A Student Performance in Memory of the Virginia Tech Shooting
On the afternoon of April 16, six Eugene Lang students, dressed in black, performed a unique kind of memorial around Wollman Hall. Under the direction of Lang Professor Zishan Ugurlu, each student recited lengthy monologues simultaneously.
Some of them also played musical instruments, like the guitar or saxophone.
Eric Ehn, Director of Playwriting at Brown University, wrote the monologues as a performance memorial to the 32 victims of the Virginia Tech shooting of April 16, 2007. Five years after the tragedy, the project was performed on 24 university campuses across the country, including Whittier College, the University of Texas at Austin, and Brown University. The families of six of the victims declined to allow their parts to be used in the national performance.

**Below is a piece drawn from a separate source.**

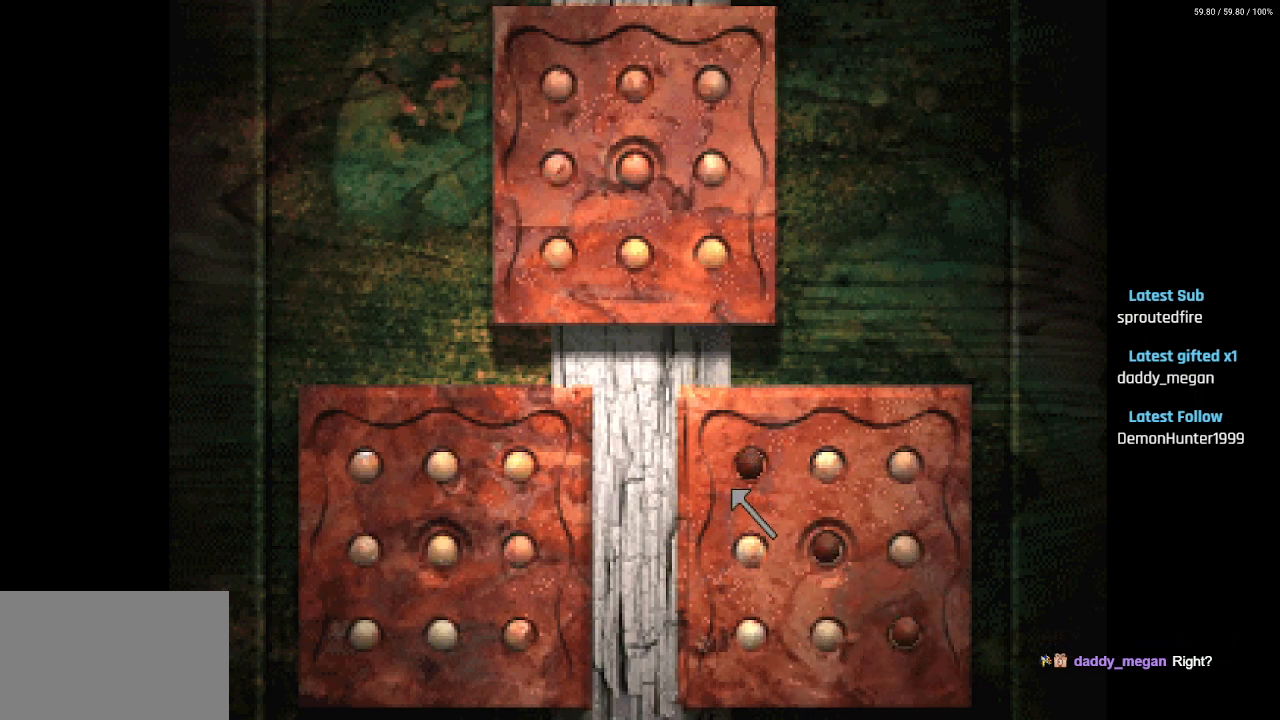
{"buttons": ["DPAD_DOWN"], "left_stick": "center", "right_stick": "center", "events": [[150, "DPAD_RIGHT", "down"], [167, "DPAD_DOWN", "up"], [217, "DPAD_DOWN", "down"], [250, "DPAD_RIGHT", "up"], [283, "CROSS", "down"], [433, "CROSS", "up"]]}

Through the cacophony of the voices all speaking at once, Ehn’s piece aims at creating an atmosphere of solemn meditation, to be wandered through by audience members. Eugene Lang’s press release on The New Schools Events Calendar online, describes it as “an outsider’s meditation on the lives of the victims of the Virginia Tech shooting,” and claims that it does not solely focus on the lives of the victims, but also the struggle society faces after tragedy.
For each part, Ehn interviewed families and friends of the victims, some of which had reservations about the project. Many parts of the monologues contain Biblical references, and several of them are spoken in Spanish, French, or Portuguese.
Apart from being a living memorial, the project also intends to look into the nature of remembrance and mourning in America.